__Description of the task__
Print every line of the material below verbatim, from the first line to the last.

── Records supplied

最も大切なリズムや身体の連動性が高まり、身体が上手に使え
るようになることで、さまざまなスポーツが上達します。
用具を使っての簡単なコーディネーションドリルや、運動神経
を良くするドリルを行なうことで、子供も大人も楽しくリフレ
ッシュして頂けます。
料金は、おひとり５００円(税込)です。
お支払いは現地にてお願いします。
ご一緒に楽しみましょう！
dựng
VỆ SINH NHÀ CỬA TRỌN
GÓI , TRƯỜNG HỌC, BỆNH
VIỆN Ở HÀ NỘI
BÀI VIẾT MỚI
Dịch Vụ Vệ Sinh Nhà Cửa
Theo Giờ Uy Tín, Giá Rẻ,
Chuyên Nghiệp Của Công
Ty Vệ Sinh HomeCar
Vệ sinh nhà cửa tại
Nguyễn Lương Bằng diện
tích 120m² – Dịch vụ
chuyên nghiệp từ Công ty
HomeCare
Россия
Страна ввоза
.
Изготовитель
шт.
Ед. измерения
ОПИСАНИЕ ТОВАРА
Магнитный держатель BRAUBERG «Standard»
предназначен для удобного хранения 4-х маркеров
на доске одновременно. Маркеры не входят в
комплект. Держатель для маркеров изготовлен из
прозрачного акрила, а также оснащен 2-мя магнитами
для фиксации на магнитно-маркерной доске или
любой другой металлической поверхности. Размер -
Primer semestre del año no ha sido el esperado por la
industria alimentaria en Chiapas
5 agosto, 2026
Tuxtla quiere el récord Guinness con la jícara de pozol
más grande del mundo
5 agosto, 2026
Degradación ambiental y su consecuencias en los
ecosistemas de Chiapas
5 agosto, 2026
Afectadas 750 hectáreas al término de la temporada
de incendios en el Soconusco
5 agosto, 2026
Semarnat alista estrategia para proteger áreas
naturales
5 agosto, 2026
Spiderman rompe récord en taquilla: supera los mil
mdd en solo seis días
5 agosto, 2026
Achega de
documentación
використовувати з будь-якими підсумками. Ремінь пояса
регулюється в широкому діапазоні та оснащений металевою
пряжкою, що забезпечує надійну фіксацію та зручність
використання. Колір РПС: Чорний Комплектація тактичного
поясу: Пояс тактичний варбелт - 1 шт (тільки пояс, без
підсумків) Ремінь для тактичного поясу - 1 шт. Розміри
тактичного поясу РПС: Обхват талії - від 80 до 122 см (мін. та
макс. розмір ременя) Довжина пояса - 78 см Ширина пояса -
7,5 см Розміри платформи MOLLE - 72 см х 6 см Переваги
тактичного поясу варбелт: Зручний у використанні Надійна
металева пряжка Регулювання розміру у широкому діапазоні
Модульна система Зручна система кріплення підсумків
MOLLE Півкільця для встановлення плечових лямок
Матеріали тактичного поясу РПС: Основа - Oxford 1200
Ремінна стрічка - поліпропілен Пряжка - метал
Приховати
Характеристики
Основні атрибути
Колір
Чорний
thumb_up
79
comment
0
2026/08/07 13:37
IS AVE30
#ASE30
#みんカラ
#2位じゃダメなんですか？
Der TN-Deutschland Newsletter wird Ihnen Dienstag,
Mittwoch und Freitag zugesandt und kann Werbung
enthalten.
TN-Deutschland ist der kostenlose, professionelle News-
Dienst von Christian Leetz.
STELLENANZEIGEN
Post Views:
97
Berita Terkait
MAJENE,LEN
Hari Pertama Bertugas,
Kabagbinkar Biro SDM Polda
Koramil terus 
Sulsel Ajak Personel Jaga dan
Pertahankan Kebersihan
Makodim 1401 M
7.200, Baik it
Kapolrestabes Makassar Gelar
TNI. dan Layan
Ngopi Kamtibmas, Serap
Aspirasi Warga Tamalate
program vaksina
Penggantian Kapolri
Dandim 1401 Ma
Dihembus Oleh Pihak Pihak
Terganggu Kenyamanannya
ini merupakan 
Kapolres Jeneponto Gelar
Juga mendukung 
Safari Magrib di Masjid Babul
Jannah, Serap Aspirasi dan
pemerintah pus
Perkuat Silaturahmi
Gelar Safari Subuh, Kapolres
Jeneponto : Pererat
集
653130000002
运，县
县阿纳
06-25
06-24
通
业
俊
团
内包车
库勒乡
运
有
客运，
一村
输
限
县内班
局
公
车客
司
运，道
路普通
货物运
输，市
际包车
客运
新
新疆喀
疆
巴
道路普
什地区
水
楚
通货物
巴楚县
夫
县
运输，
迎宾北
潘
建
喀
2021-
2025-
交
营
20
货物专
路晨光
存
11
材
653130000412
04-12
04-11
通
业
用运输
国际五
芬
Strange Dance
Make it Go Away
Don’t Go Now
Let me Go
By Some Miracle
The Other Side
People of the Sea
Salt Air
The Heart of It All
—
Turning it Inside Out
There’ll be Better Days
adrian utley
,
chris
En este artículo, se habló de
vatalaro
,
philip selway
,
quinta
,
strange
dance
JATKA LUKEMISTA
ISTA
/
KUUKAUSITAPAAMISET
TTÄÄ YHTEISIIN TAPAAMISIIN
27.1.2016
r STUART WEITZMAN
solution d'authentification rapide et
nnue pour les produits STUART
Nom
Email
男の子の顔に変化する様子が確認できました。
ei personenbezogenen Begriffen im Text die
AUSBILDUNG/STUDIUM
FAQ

────

__Solution to the problem__
最も大切なリズムや身体の連動性が高まり、身体が上手に使え
るようになることで、さまざまなスポーツが上達します。
用具を使っての簡単なコーディネーションドリルや、運動神経
を良くするドリルを行なうことで、子供も大人も楽しくリフレ
ッシュして頂けます。
料金は、おひとり５００円(税込)です。
お支払いは現地にてお願いします。
ご一緒に楽しみましょう！
dựng
VỆ SINH NHÀ CỬA TRỌN
GÓI , TRƯỜNG HỌC, BỆNH
VIỆN Ở HÀ NỘI
BÀI VIẾT MỚI
Dịch Vụ Vệ Sinh Nhà Cửa
Theo Giờ Uy Tín, Giá Rẻ,
Chuyên Nghiệp Của Công
Ty Vệ Sinh HomeCar
Vệ sinh nhà cửa tại
Nguyễn Lương Bằng diện
tích 120m² – Dịch vụ
chuyên nghiệp từ Công ty
HomeCare
Россия
Страна ввоза
.
Изготовитель
шт.
Ед. измерения
ОПИСАНИЕ ТОВАРА
Магнитный держатель BRAUBERG «Standard»
предназначен для удобного хранения 4-х маркеров
на доске одновременно. Маркеры не входят в
комплект. Держатель для маркеров изготовлен из
прозрачного акрила, а также оснащен 2-мя магнитами
для фиксации на магнитно-маркерной доске или
любой другой металлической поверхности. Размер -
Primer semestre del año no ha sido el esperado por la
industria alimentaria en Chiapas
5 agosto, 2026
Tuxtla quiere el récord Guinness con la jícara de pozol
más grande del mundo
5 agosto, 2026
Degradación ambiental y su consecuencias en los
ecosistemas de Chiapas
5 agosto, 2026
Afectadas 750 hectáreas al término de la temporada
de incendios en el Soconusco
5 agosto, 2026
Semarnat alista estrategia para proteger áreas
naturales
5 agosto, 2026
Spiderman rompe récord en taquilla: supera los mil
mdd en solo seis días
5 agosto, 2026
Achega de
documentación
використовувати з будь-якими підсумками. Ремінь пояса
регулюється в широкому діапазоні та оснащений металевою
пряжкою, що забезпечує надійну фіксацію та зручність
використання. Колір РПС: Чорний Комплектація тактичного
поясу: Пояс тактичний варбелт - 1 шт (тільки пояс, без
підсумків) Ремінь для тактичного поясу - 1 шт. Розміри
тактичного поясу РПС: Обхват талії - від 80 до 122 см (мін. та
макс. розмір ременя) Довжина пояса - 78 см Ширина пояса -
7,5 см Розміри платформи MOLLE - 72 см х 6 см Переваги
тактичного поясу варбелт: Зручний у використанні Надійна
металева пряжка Регулювання розміру у широкому діапазоні
Модульна система Зручна система кріплення підсумків
MOLLE Півкільця для встановлення плечових лямок
Матеріали тактичного поясу РПС: Основа - Oxford 1200
Ремінна стрічка - поліпропілен Пряжка - метал
Приховати
Характеристики
Основні атрибути
Колір
Чорний
thumb_up
79
comment
0
2026/08/07 13:37
IS AVE30
#ASE30
#みんカラ
#2位じゃダメなんですか？
Der TN-Deutschland Newsletter wird Ihnen Dienstag,
Mittwoch und Freitag zugesandt und kann Werbung
enthalten.
TN-Deutschland ist der kostenlose, professionelle News-
Dienst von Christian Leetz.
STELLENANZEIGEN
Post Views:
97
Berita Terkait
MAJENE,LEN
Hari Pertama Bertugas,
Kabagbinkar Biro SDM Polda
Koramil terus 
Sulsel Ajak Personel Jaga dan
Pertahankan Kebersihan
Makodim 1401 M
7.200, Baik it
Kapolrestabes Makassar Gelar
TNI. dan Layan
Ngopi Kamtibmas, Serap
Aspirasi Warga Tamalate
program vaksina
Penggantian Kapolri
Dandim 1401 Ma
Dihembus Oleh Pihak Pihak
Terganggu Kenyamanannya
ini merupakan 
Kapolres Jeneponto Gelar
Juga mendukung 
Safari Magrib di Masjid Babul
Jannah, Serap Aspirasi dan
pemerintah pus
Perkuat Silaturahmi
Gelar Safari Subuh, Kapolres
Jeneponto : Pererat
集
653130000002
运，县
县阿纳
06-25
06-24
通
业
俊
团
内包车
库勒乡
运
有
客运，
一村
输
限
县内班
局
公
车客
司
运，道
路普通
货物运
输，市
际包车
客运
新
新疆喀
疆
巴
道路普
什地区
水
楚
通货物
巴楚县
夫
县
运输，
迎宾北
潘
建
喀
2021-
2025-
交
营
20
货物专
路晨光
存
11
材
653130000412
04-12
04-11
通
业
用运输
国际五
芬
Strange Dance
Make it Go Away
Don’t Go Now
Let me Go
By Some Miracle
The Other Side
People of the Sea
Salt Air
The Heart of It All
—
Turning it Inside Out
There’ll be Better Days
adrian utley
,
chris
En este artículo, se habló de
vatalaro
,
philip selway
,
quinta
,
strange
dance
JATKA LUKEMISTA
ISTA
/
KUUKAUSITAPAAMISET
TTÄÄ YHTEISIIN TAPAAMISIIN
27.1.2016
r STUART WEITZMAN
solution d'authentification rapide et
nnue pour les produits STUART
Nom
Email
男の子の顔に変化する様子が確認できました。
ei personenbezogenen Begriffen im Text die
AUSBILDUNG/STUDIUM
FAQ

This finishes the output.